• [What is required]:
Nothing is to be altered; the data must be repeated exactly.

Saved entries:
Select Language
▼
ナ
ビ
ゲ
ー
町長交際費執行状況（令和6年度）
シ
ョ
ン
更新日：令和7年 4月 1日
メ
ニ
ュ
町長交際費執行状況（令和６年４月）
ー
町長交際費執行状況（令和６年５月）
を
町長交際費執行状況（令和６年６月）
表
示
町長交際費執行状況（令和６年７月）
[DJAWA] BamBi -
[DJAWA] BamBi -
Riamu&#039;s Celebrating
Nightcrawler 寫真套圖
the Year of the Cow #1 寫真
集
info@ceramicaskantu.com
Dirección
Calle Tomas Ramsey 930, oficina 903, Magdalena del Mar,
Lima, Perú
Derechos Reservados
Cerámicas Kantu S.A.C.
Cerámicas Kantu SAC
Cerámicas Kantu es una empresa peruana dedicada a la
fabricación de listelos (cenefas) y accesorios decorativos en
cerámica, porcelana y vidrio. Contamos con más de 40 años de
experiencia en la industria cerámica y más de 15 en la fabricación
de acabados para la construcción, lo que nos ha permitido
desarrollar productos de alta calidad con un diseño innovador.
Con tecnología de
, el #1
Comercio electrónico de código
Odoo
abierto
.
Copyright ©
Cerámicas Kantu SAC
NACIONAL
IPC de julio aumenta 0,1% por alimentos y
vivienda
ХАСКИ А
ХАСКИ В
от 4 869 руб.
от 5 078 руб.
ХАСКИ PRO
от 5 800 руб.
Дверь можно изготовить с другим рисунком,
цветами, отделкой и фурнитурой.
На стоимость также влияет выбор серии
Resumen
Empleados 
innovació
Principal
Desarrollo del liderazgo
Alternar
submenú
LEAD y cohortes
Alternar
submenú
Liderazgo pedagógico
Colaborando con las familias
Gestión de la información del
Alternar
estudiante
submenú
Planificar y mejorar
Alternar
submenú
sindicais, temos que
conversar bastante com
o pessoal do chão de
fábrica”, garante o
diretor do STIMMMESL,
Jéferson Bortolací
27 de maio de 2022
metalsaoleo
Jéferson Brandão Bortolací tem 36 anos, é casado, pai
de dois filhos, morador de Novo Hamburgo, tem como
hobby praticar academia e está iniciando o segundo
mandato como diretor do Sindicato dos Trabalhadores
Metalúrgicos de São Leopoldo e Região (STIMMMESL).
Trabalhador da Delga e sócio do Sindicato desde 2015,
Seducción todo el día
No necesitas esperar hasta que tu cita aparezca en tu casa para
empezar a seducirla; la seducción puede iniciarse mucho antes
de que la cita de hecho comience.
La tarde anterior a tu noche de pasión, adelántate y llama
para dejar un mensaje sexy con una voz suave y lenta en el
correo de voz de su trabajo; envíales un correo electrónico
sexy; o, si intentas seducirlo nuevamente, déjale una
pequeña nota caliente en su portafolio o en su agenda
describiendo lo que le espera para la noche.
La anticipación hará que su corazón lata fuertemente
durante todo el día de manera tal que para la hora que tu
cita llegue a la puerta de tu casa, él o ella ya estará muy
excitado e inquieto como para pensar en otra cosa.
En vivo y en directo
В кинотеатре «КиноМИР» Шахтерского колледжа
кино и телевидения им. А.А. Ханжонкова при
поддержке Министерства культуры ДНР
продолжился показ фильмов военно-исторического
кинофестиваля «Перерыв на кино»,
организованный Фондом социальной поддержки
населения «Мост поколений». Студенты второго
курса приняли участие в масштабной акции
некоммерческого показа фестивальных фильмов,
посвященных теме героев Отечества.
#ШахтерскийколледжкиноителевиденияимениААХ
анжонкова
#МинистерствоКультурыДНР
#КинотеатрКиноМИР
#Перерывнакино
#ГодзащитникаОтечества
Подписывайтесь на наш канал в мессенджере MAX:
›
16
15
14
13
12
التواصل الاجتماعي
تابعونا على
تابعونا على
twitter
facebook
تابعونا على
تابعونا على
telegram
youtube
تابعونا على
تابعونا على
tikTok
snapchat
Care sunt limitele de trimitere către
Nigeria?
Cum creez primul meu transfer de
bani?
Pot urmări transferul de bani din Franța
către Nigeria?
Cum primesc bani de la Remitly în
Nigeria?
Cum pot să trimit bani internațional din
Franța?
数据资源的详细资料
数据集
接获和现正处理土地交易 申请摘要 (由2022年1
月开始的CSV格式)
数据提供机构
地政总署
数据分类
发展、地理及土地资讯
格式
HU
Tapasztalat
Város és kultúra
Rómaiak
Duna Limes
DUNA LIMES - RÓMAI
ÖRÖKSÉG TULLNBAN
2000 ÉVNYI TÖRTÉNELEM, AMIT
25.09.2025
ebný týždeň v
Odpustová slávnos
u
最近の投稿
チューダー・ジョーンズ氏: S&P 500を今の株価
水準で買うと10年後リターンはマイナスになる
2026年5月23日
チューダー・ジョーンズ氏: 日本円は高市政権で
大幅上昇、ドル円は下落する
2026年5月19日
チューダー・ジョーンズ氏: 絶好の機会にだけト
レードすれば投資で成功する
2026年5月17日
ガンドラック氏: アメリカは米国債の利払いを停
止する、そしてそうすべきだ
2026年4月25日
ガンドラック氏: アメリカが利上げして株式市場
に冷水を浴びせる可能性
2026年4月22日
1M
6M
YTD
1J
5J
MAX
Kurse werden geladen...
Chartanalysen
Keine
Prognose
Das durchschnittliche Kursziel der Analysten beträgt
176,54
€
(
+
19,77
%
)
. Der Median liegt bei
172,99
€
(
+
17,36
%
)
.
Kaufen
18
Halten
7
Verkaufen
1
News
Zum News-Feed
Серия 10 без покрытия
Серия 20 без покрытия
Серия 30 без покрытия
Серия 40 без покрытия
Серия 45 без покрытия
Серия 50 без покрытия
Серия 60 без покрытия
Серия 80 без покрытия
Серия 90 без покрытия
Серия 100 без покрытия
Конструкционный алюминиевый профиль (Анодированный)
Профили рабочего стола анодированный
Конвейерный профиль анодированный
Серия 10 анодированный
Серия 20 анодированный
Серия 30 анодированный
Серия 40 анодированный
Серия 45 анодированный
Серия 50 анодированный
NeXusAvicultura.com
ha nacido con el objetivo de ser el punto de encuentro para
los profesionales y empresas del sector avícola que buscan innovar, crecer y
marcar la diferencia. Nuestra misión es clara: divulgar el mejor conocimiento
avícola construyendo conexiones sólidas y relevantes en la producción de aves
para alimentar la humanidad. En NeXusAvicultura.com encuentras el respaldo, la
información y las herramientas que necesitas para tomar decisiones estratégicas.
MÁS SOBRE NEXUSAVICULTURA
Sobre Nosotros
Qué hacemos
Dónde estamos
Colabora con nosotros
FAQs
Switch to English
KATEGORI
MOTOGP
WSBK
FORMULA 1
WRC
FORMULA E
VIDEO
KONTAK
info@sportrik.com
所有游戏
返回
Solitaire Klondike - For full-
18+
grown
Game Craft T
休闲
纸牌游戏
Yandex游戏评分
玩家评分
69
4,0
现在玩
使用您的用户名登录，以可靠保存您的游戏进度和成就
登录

• [Result of this exercise]:
Select Language
▼
ナ
ビ
ゲ
ー
町長交際費執行状況（令和6年度）
シ
ョ
ン
更新日：令和7年 4月 1日
メ
ニ
ュ
町長交際費執行状況（令和６年４月）
ー
町長交際費執行状況（令和６年５月）
を
町長交際費執行状況（令和６年６月）
表
示
町長交際費執行状況（令和６年７月）
[DJAWA] BamBi -
[DJAWA] BamBi -
Riamu&#039;s Celebrating
Nightcrawler 寫真套圖
the Year of the Cow #1 寫真
集
info@ceramicaskantu.com
Dirección
Calle Tomas Ramsey 930, oficina 903, Magdalena del Mar,
Lima, Perú
Derechos Reservados
Cerámicas Kantu S.A.C.
Cerámicas Kantu SAC
Cerámicas Kantu es una empresa peruana dedicada a la
fabricación de listelos (cenefas) y accesorios decorativos en
cerámica, porcelana y vidrio. Contamos con más de 40 años de
experiencia en la industria cerámica y más de 15 en la fabricación
de acabados para la construcción, lo que nos ha permitido
desarrollar productos de alta calidad con un diseño innovador.
Con tecnología de
, el #1
Comercio electrónico de código
Odoo
abierto
.
Copyright ©
Cerámicas Kantu SAC
NACIONAL
IPC de julio aumenta 0,1% por alimentos y
vivienda
ХАСКИ А
ХАСКИ В
от 4 869 руб.
от 5 078 руб.
ХАСКИ PRO
от 5 800 руб.
Дверь можно изготовить с другим рисунком,
цветами, отделкой и фурнитурой.
На стоимость также влияет выбор серии
Resumen
Empleados 
innovació
Principal
Desarrollo del liderazgo
Alternar
submenú
LEAD y cohortes
Alternar
submenú
Liderazgo pedagógico
Colaborando con las familias
Gestión de la información del
Alternar
estudiante
submenú
Planificar y mejorar
Alternar
submenú
sindicais, temos que
conversar bastante com
o pessoal do chão de
fábrica”, garante o
diretor do STIMMMESL,
Jéferson Bortolací
27 de maio de 2022
metalsaoleo
Jéferson Brandão Bortolací tem 36 anos, é casado, pai
de dois filhos, morador de Novo Hamburgo, tem como
hobby praticar academia e está iniciando o segundo
mandato como diretor do Sindicato dos Trabalhadores
Metalúrgicos de São Leopoldo e Região (STIMMMESL).
Trabalhador da Delga e sócio do Sindicato desde 2015,
Seducción todo el día
No necesitas esperar hasta que tu cita aparezca en tu casa para
empezar a seducirla; la seducción puede iniciarse mucho antes
de que la cita de hecho comience.
La tarde anterior a tu noche de pasión, adelántate y llama
para dejar un mensaje sexy con una voz suave y lenta en el
correo de voz de su trabajo; envíales un correo electrónico
sexy; o, si intentas seducirlo nuevamente, déjale una
pequeña nota caliente en su portafolio o en su agenda
describiendo lo que le espera para la noche.
La anticipación hará que su corazón lata fuertemente
durante todo el día de manera tal que para la hora que tu
cita llegue a la puerta de tu casa, él o ella ya estará muy
excitado e inquieto como para pensar en otra cosa.
En vivo y en directo
В кинотеатре «КиноМИР» Шахтерского колледжа
кино и телевидения им. А.А. Ханжонкова при
поддержке Министерства культуры ДНР
продолжился показ фильмов военно-исторического
кинофестиваля «Перерыв на кино»,
организованный Фондом социальной поддержки
населения «Мост поколений». Студенты второго
курса приняли участие в масштабной акции
некоммерческого показа фестивальных фильмов,
посвященных теме героев Отечества.
#ШахтерскийколледжкиноителевиденияимениААХ
анжонкова
#МинистерствоКультурыДНР
#КинотеатрКиноМИР
#Перерывнакино
#ГодзащитникаОтечества
Подписывайтесь на наш канал в мессенджере MAX:
›
16
15
14
13
12
التواصل الاجتماعي
تابعونا على
تابعونا على
twitter
facebook
تابعونا على
تابعونا على
telegram
youtube
تابعونا على
تابعونا على
tikTok
snapchat
Care sunt limitele de trimitere către
Nigeria?
Cum creez primul meu transfer de
bani?
Pot urmări transferul de bani din Franța
către Nigeria?
Cum primesc bani de la Remitly în
Nigeria?
Cum pot să trimit bani internațional din
Franța?
数据资源的详细资料
数据集
接获和现正处理土地交易 申请摘要 (由2022年1
月开始的CSV格式)
数据提供机构
地政总署
数据分类
发展、地理及土地资讯
格式
HU
Tapasztalat
Város és kultúra
Rómaiak
Duna Limes
DUNA LIMES - RÓMAI
ÖRÖKSÉG TULLNBAN
2000 ÉVNYI TÖRTÉNELEM, AMIT
25.09.2025
ebný týždeň v
Odpustová slávnos
u
最近の投稿
チューダー・ジョーンズ氏: S&P 500を今の株価
水準で買うと10年後リターンはマイナスになる
2026年5月23日
チューダー・ジョーンズ氏: 日本円は高市政権で
大幅上昇、ドル円は下落する
2026年5月19日
チューダー・ジョーンズ氏: 絶好の機会にだけト
レードすれば投資で成功する
2026年5月17日
ガンドラック氏: アメリカは米国債の利払いを停
止する、そしてそうすべきだ
2026年4月25日
ガンドラック氏: アメリカが利上げして株式市場
に冷水を浴びせる可能性
2026年4月22日
1M
6M
YTD
1J
5J
MAX
Kurse werden geladen...
Chartanalysen
Keine
Prognose
Das durchschnittliche Kursziel der Analysten beträgt
176,54
€
(
+
19,77
%
)
. Der Median liegt bei
172,99
€
(
+
17,36
%
)
.
Kaufen
18
Halten
7
Verkaufen
1
News
Zum News-Feed
Серия 10 без покрытия
Серия 20 без покрытия
Серия 30 без покрытия
Серия 40 без покрытия
Серия 45 без покрытия
Серия 50 без покрытия
Серия 60 без покрытия
Серия 80 без покрытия
Серия 90 без покрытия
Серия 100 без покрытия
Конструкционный алюминиевый профиль (Анодированный)
Профили рабочего стола анодированный
Конвейерный профиль анодированный
Серия 10 анодированный
Серия 20 анодированный
Серия 30 анодированный
Серия 40 анодированный
Серия 45 анодированный
Серия 50 анодированный
NeXusAvicultura.com
ha nacido con el objetivo de ser el punto de encuentro para
los profesionales y empresas del sector avícola que buscan innovar, crecer y
marcar la diferencia. Nuestra misión es clara: divulgar el mejor conocimiento
avícola construyendo conexiones sólidas y relevantes en la producción de aves
para alimentar la humanidad. En NeXusAvicultura.com encuentras el respaldo, la
información y las herramientas que necesitas para tomar decisiones estratégicas.
MÁS SOBRE NEXUSAVICULTURA
Sobre Nosotros
Qué hacemos
Dónde estamos
Colabora con nosotros
FAQs
Switch to English
KATEGORI
MOTOGP
WSBK
FORMULA 1
WRC
FORMULA E
VIDEO
KONTAK
info@sportrik.com
所有游戏
返回
Solitaire Klondike - For full-
18+
grown
Game Craft T
休闲
纸牌游戏
Yandex游戏评分
玩家评分
69
4,0
现在玩
使用您的用户名登录，以可靠保存您的游戏进度和成就
登录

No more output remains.